** Opening Data under study block **
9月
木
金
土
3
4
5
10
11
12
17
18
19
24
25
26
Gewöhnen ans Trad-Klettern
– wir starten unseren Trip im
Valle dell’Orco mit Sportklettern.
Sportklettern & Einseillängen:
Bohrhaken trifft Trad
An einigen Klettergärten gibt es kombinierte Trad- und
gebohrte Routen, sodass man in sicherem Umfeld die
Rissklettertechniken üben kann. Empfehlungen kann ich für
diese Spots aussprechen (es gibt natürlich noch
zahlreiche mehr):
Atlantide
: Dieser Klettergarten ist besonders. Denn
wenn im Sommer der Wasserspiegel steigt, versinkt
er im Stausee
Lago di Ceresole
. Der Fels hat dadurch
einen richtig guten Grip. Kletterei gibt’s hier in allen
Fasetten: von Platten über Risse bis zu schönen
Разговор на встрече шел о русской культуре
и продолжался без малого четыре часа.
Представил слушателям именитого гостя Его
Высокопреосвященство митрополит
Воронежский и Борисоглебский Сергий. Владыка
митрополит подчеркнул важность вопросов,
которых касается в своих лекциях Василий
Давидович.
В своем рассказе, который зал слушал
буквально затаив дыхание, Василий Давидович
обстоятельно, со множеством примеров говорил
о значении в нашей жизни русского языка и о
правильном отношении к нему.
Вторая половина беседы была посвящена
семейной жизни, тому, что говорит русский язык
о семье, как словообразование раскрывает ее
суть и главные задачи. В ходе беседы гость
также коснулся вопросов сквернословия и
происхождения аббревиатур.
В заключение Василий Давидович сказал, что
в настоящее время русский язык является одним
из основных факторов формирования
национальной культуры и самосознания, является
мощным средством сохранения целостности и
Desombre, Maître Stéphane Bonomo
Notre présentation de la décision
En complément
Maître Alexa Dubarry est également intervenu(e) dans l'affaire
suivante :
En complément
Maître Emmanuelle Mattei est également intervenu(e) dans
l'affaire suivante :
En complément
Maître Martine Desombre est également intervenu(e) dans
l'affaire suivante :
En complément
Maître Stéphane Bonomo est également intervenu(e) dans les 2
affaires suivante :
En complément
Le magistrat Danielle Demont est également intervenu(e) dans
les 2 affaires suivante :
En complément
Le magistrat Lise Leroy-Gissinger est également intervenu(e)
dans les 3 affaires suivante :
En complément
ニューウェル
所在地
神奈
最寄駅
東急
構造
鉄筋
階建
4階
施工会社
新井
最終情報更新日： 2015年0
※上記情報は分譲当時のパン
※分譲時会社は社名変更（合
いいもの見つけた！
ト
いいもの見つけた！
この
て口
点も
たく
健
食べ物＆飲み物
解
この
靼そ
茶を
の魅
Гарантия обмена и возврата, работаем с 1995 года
** Closing Data under study block **
** Opening Data under study block **
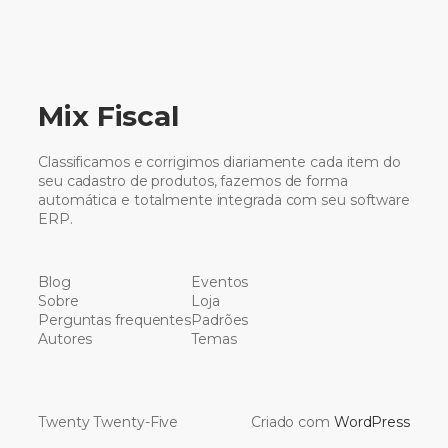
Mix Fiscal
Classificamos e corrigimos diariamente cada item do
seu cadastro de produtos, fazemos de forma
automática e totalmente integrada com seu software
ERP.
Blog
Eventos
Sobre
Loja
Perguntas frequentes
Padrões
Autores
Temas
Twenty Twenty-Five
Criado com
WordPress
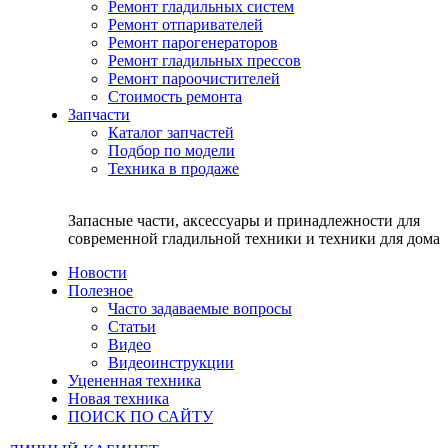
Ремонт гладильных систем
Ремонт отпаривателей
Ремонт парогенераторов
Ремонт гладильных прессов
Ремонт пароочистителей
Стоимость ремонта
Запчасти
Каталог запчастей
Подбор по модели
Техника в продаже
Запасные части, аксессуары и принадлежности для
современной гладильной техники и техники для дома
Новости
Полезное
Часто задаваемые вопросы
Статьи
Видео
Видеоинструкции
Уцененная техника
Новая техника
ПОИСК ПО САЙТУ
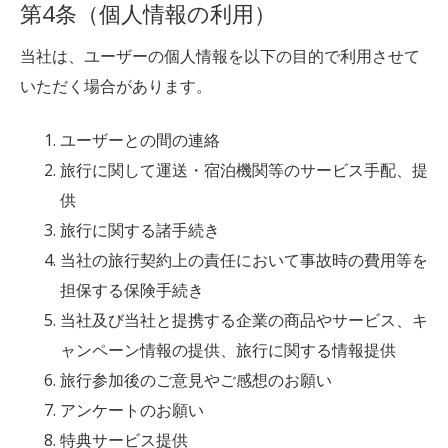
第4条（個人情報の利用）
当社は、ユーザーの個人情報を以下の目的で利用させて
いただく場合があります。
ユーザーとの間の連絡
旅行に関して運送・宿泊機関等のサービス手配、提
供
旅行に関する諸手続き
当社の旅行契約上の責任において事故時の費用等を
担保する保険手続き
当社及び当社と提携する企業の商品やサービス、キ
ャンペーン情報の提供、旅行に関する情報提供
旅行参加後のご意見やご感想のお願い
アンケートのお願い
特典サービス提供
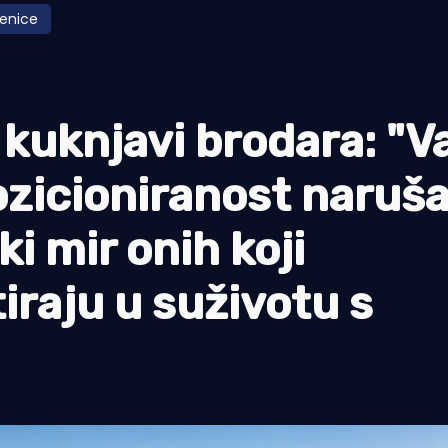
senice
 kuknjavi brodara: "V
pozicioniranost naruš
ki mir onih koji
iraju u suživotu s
** Closing Data under study block **
** Opening Data under study block **
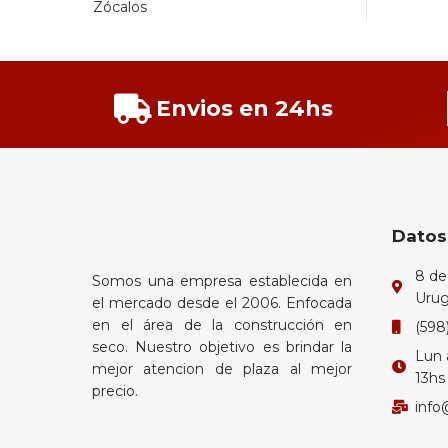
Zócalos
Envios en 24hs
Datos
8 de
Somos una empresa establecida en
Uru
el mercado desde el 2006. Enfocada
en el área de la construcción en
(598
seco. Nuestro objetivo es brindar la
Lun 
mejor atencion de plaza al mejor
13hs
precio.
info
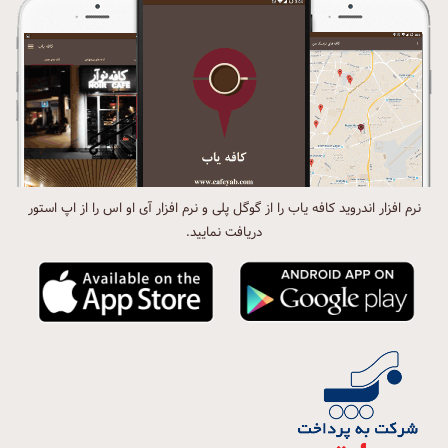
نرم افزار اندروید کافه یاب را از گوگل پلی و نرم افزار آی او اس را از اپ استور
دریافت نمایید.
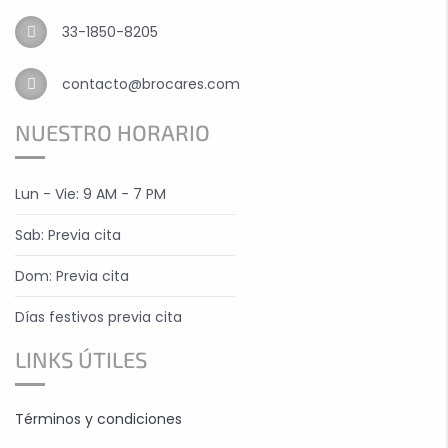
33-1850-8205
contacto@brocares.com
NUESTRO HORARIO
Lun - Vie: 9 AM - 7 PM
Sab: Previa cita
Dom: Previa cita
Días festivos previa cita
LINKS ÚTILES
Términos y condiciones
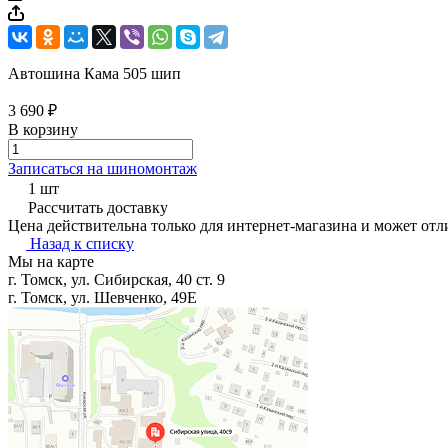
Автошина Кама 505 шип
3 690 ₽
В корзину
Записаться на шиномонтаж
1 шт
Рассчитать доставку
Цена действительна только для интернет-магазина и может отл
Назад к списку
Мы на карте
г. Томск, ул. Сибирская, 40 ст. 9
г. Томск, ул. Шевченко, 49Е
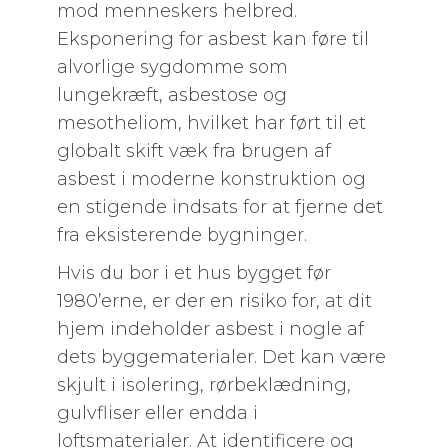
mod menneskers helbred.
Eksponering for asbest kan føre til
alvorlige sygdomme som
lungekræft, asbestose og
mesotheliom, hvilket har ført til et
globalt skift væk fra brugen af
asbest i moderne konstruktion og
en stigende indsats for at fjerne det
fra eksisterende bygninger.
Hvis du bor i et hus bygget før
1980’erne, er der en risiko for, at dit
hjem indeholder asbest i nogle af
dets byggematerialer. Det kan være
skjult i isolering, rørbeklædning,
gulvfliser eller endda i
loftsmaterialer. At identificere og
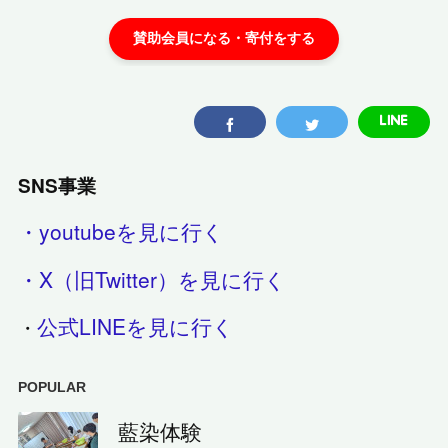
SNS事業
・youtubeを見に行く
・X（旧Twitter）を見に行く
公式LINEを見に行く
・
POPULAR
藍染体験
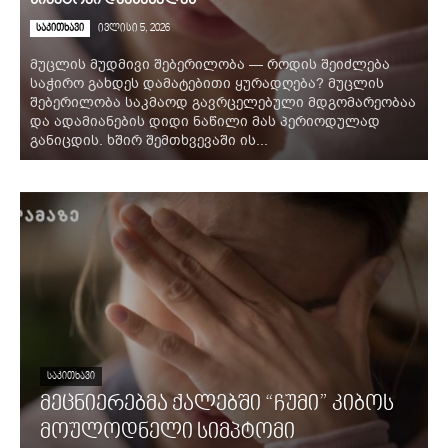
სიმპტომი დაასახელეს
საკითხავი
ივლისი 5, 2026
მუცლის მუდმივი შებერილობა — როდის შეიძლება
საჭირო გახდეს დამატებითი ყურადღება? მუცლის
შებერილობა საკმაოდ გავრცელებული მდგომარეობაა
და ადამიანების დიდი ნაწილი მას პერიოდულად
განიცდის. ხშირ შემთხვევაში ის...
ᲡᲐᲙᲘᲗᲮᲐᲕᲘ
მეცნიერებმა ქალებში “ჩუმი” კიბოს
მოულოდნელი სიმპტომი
** Closing Data under study block **
◆ Problem statement
Pick out every line in the page-level text extractions above that contains the word "гладильных".

◆ Answer for this exercise
Ремонт гладильных систем
Ремонт гладильных прессов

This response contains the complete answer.